## [Exercise description]
All lines holding the word "SELECT" should be located in the records and copied.

[Collection entries]
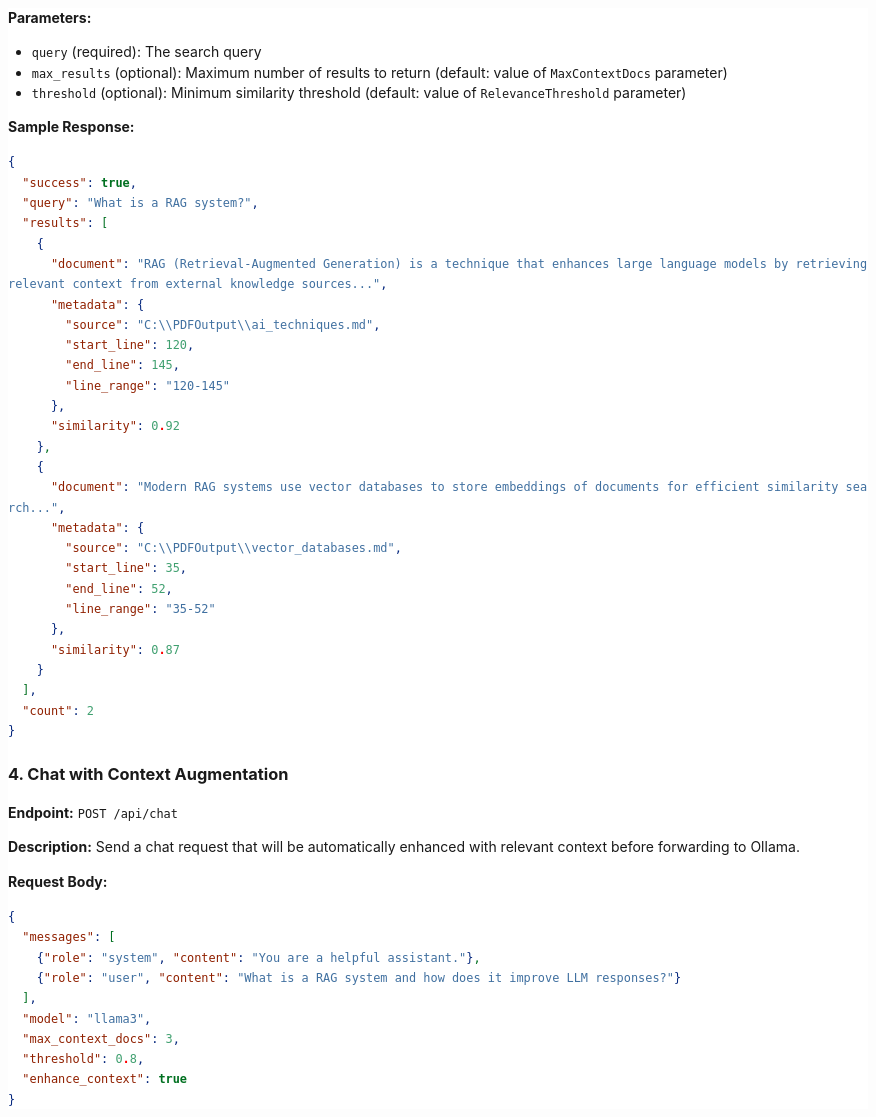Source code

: **Parameters:**
- `query` (required): The search query
- `max_results` (optional): Maximum number of results to return (default: value of `MaxContextDocs` parameter)
- `threshold` (optional): Minimum similarity threshold (default: value of `RelevanceThreshold` parameter)

**Sample Response:**
```json
{
  "success": true,
  "query": "What is a RAG system?",
  "results": [
    {
      "document": "RAG (Retrieval-Augmented Generation) is a technique that enhances large language models by retrieving relevant context from external knowledge sources...",
      "metadata": {
        "source": "C:\\PDFOutput\\ai_techniques.md",
        "start_line": 120,
        "end_line": 145,
        "line_range": "120-145"
      },
      "similarity": 0.92
    },
    {
      "document": "Modern RAG systems use vector databases to store embeddings of documents for efficient similarity search...",
      "metadata": {
        "source": "C:\\PDFOutput\\vector_databases.md",
        "start_line": 35,
        "end_line": 52,
        "line_range": "35-52"
      },
      "similarity": 0.87
    }
  ],
  "count": 2
}
```

### 4. Chat with Context Augmentation

**Endpoint:** `POST /api/chat`

**Description:** Send a chat request that will be automatically enhanced with relevant context before forwarding to Ollama.

**Request Body:**
```json
{
  "messages": [
    {"role": "system", "content": "You are a helpful assistant."},
    {"role": "user", "content": "What is a RAG system and how does it improve LLM responses?"}
  ],
  "model": "llama3",
  "max_context_docs": 3,
  "threshold": 0.8,
  "enhance_context": true
}
```
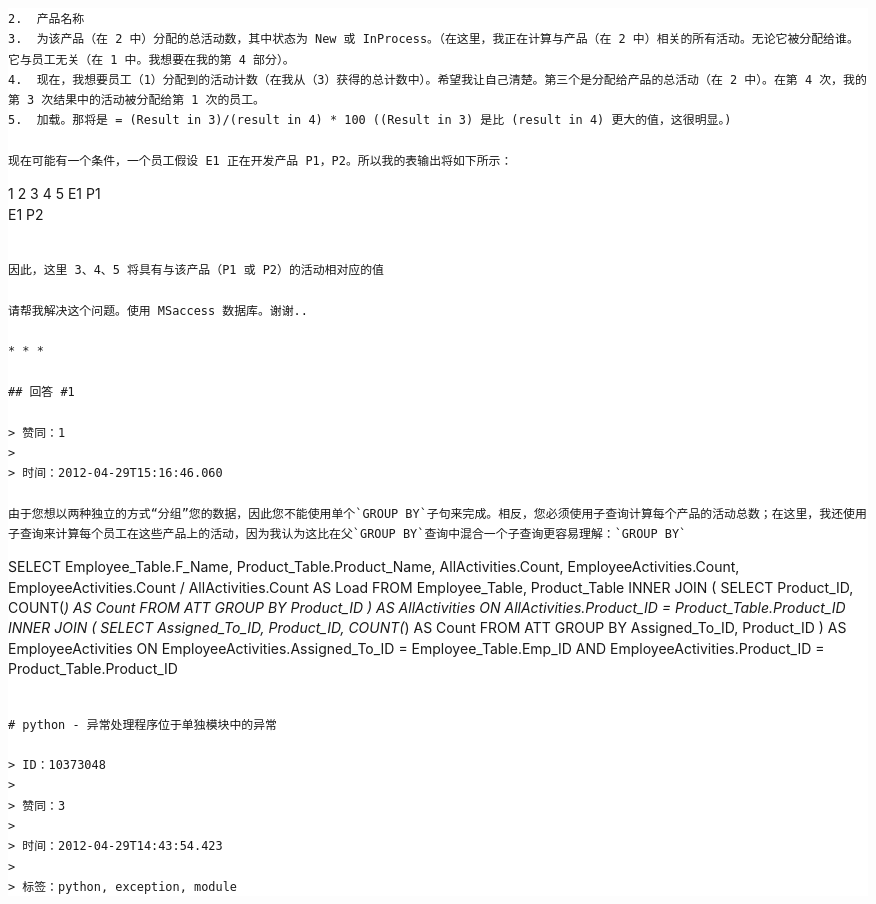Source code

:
 ```
2.  产品名称
3.  为该产品（在 2 中）分配的总活动数，其中状态为 New 或 InProcess。（在这里，我正在计算与产品（在 2 中）相关的所有活动。无论它被分配给谁。它与员工无关（在 1 中。我想要在我的第 4 部分）。
4.  现在，我想要员工（1）分配到的活动计数（在我从（3）获得的总计数中）。希望我让自己清楚。第三个是分配给产品的总活动（在 2 中）。在第 4 次，我的第 3 次结果中的活动被分配给第 1 次的员工。
5.  加载。那将是 = (Result in 3)/(result in 4) * 100 ((Result in 3) 是比 (result in 4) 更大的值，这很明显。)

现在可能有一个条件，一个员工假设 E1 正在开发产品 P1，P2。所以我的表输出将如下所示：

```
1    2     3    4     5
E1   P1    
E1   P2 
```

因此，这里 3、4、5 将具有与该产品（P1 或 P2）的活动相对应的值

请帮我解决这个问题。使用 MSaccess 数据库。谢谢..

* * *

## 回答 #1

> 赞同：1
> 
> 时间：2012-04-29T15:16:46.060

由于您想以两种独立的方式“分组”您的数据，因此您不能使用单个`GROUP BY`子句来完成。相反，您必须使用子查询计算每个产品的活动总数；在这里，我还使用子查询来计算每个员工在这些产品上的活动，因为我认为这比在父`GROUP BY`查询中混合一个子查询更容易理解：`GROUP BY`

```
SELECT
  Employee_Table.F_Name,
  Product_Table.Product_Name,
  AllActivities.Count,
  EmployeeActivities.Count,
  EmployeeActivities.Count / AllActivities.Count AS Load
FROM
  Employee_Table, Product_Table
  INNER JOIN (
    SELECT Product_ID, COUNT(*) AS Count
    FROM ATT
    GROUP BY Product_ID
  ) AS AllActivities ON
    AllActivities.Product_ID = Product_Table.Product_ID
  INNER JOIN (
    SELECT Assigned_To_ID, Product_ID, COUNT(*) AS Count
    FROM ATT
    GROUP BY Assigned_To_ID, Product_ID
  ) AS EmployeeActivities ON
        EmployeeActivities.Assigned_To_ID = Employee_Table.Emp_ID
    AND EmployeeActivities.Product_ID     = Product_Table.Product_ID 
```

# python - 异常处理程序位于单独模块中的异常

> ID：10373048
> 
> 赞同：3
> 
> 时间：2012-04-29T14:43:54.423
> 
> 标签：python, exception, module

```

## [Output]
SELECT
    SELECT Product_ID, COUNT(*) AS Count
    SELECT Assigned_To_ID, Product_ID, COUNT(*) AS Count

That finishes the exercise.